All those compound lifts are also good for core strength, which is also a crucial 'rock' for the All Blacks. "If we squat with good form and good weight, then your trunk has no choice but to get strong," explained Gill. "But we sprinkle in lots of different challenging tasks, whether that’s planking, flexion of the trunk, or whether that is stability or anti-rotation work with medicine balls." Players also do barbell rollouts, V-sits and Swiss ball holds.
In order to prevent muscle imbalances, Gill complements big compound lifts with single-limb work, including weighted step-ups, split squats, Bosu balance stands and Turkish get-ups with kettlebells, as well as single-leg hops, skips and bounds. "Sprinkled among all that is lots of single-leg or single-limb work and lots of injury-prevention exercises," explained Gill.
So far, Gill's discussed training methods, now here's an exact exercise to add to your programme: bear crawls. "We do a lot of wrestling and a lot of crawling, mainly for mobility and preparation for rugby,” Gill said. “This is all about getting ready to practise but it is also part of the injury prevention-theme. Let’s crawl, let’s get our hips moving, let’s get our shoulders loaded, and let’s work on our range of motion and mobility. Or let’s wrestle and make sure we’re ready for combat."

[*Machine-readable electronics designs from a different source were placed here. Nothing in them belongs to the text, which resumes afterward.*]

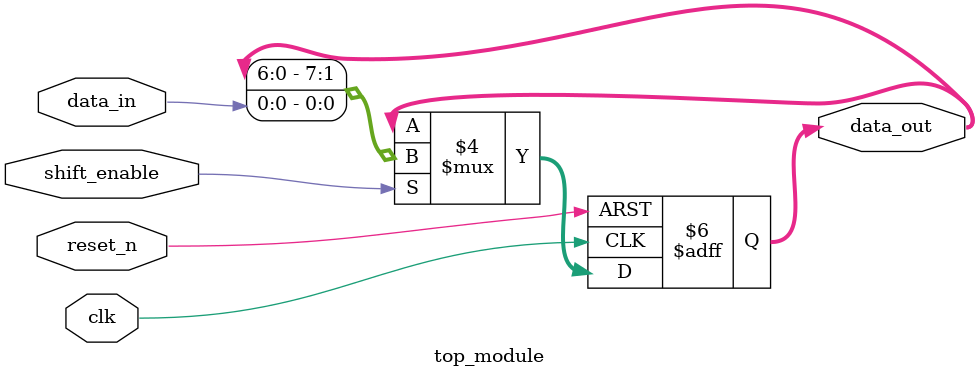
<source format=sv>
module top_module(
    input wire clk,
    input wire reset_n,
    input wire data_in,
    input wire shift_enable,
    output reg [7:0] data_out
);

always @(posedge clk or negedge reset_n) begin
    if (!reset_n) begin
        data_out <= 8'b0;
    end else if (shift_enable) begin
        data_out <= {data_out[6:0], data_in};
    end
end

initial begin
    data_out = 8'b0;
end

endmodule

</source>
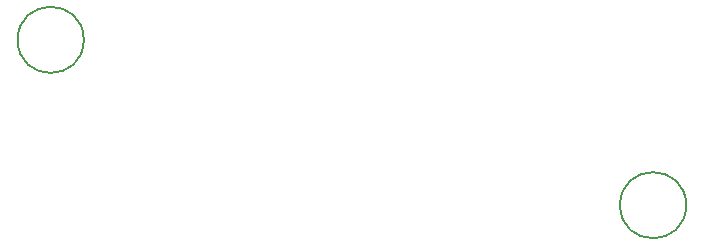
<source format=gbr>
%TF.GenerationSoftware,KiCad,Pcbnew,5.1.6-c6e7f7d~87~ubuntu20.04.1*%
%TF.CreationDate,2020-07-21T15:48:12+01:00*%
%TF.ProjectId,pmt_combiner,706d745f-636f-46d6-9269-6e65722e6b69,rev?*%
%TF.SameCoordinates,Original*%
%TF.FileFunction,Other,Comment*%
%FSLAX46Y46*%
G04 Gerber Fmt 4.6, Leading zero omitted, Abs format (unit mm)*
G04 Created by KiCad (PCBNEW 5.1.6-c6e7f7d~87~ubuntu20.04.1) date 2020-07-21 15:48:12*
%MOMM*%
%LPD*%
G01*
G04 APERTURE LIST*
%ADD10C,0.150000*%
G04 APERTURE END LIST*
D10*
%TO.C,REF\u002A\u002A*%
X141300000Y-40500000D02*
G75*
G03*
X141300000Y-40500000I-2800000J0D01*
G01*
X192300000Y-54500000D02*
G75*
G03*
X192300000Y-54500000I-2800000J0D01*
G01*
%TD*%
M02*

</source>
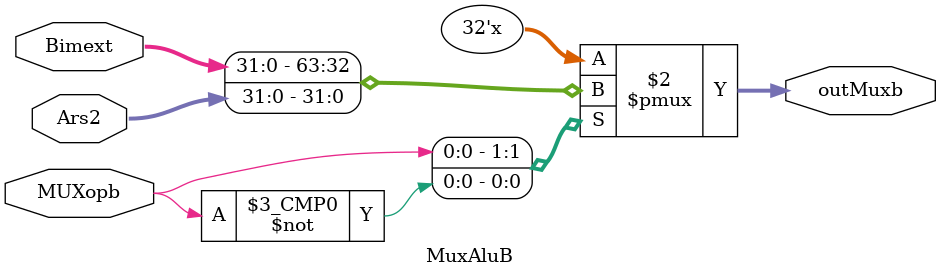
<source format=sv>
module MuxAluB(Ars2, Bimext, MUXopb, outMuxb);
  input logic [31:0] Ars2;
  input logic [31:0] Bimext;
  input logic MUXopb;
  
  output logic [31:0] outMuxb;
  
  always @(*) begin
    case (MUXopb)    	
      1'b1: outMuxb <= Bimext;
      1'b0: outMuxb <= Ars2;          
    endcase   
  end
endmodule
</source>
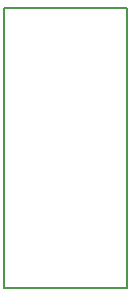
<source format=gko>
G04 #@! TF.GenerationSoftware,KiCad,Pcbnew,5.0.1-33cea8e~68~ubuntu16.04.1*
G04 #@! TF.CreationDate,2018-11-03T20:43:03+01:00*
G04 #@! TF.ProjectId,drone_psu,64726F6E655F7073752E6B696361645F,rev?*
G04 #@! TF.SameCoordinates,Original*
G04 #@! TF.FileFunction,Profile,NP*
%FSLAX46Y46*%
G04 Gerber Fmt 4.6, Leading zero omitted, Abs format (unit mm)*
G04 Created by KiCad (PCBNEW 5.0.1-33cea8e~68~ubuntu16.04.1) date lör  3 nov 2018 20:43:03*
%MOMM*%
%LPD*%
G01*
G04 APERTURE LIST*
%ADD10C,0.200000*%
G04 APERTURE END LIST*
D10*
X113000000Y-133700000D02*
X113000000Y-110000000D01*
X123400000Y-133700000D02*
X113000000Y-133700000D01*
X123400000Y-110000000D02*
X123400000Y-133700000D01*
X113000000Y-110000000D02*
X123400000Y-110000000D01*
M02*

</source>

The All Blacks have been using Wattbikes for over a decade, utilising them for recovery, rehab and competition. "We use it for recovery (a spin helps to remove lactate from aching muscles after games). We use it for rehab because we can address any imbalances in the legs. And we use it for competition because young athletes love competition and trying to beat each other," said Gill.
Specifically on the topic of recovery, Gill said: "When you’re 130kg, there’s only so much running you can do before you increase your risk of injury. But with Wattbikes we can improve the condition and physical qualities off-feet, with no risk to joints or Achilles tendonitis or ankles. We can actually sidestep all the things players really suffer from and achieve the same metabolic stress and conditioning on a Wattbike."
The perception is that these are big guys, throwing around big weights, but that's not always the case. "Some of our big boys can only do bodyweight chin-ups anyway because they are so big," said Gill.
"Some of our Wattbike sessions are super-setted with bodyweight circuits," added Gill. "So we might do a crawl, a pull, a press and a Wattbike sprint. The bodyweight (exercise) provides functional conditioning. The Wattbike is replacing the sprint on the field. And the crawl and press are replacing getting up and down from a tackle. So burpees and all of these things are really important."
Like all athletes, the All Blacks need to make time for stretching and yoga sessions in order to help prevent injuries and strains. "We do a lot of stretching and mobility. We do small touches of that daily, before or after training, or in the gym. Sometimes twice a day they will be doing soft tissue work, myofascial release, mobility, band stretching and partner-assisted stretching."
Grains of Sand
While the All Blacks training is dominated by the Big Rocks there's still room for some small grains of sand to slip through, with Gill stressing the importance of trying new things and learning new skills. "We’re constantly trying new things and getting a balance between fads and real new methods that might help us long-term," explained Gill. "We don’t look for quick fixes or silver bullets, but we will try things. Every week you’re thinking: can I learn something different? From athletes to staff, we are chasing perfection – but we will never get there. So long as we are actually trying to get there, that is the main thing."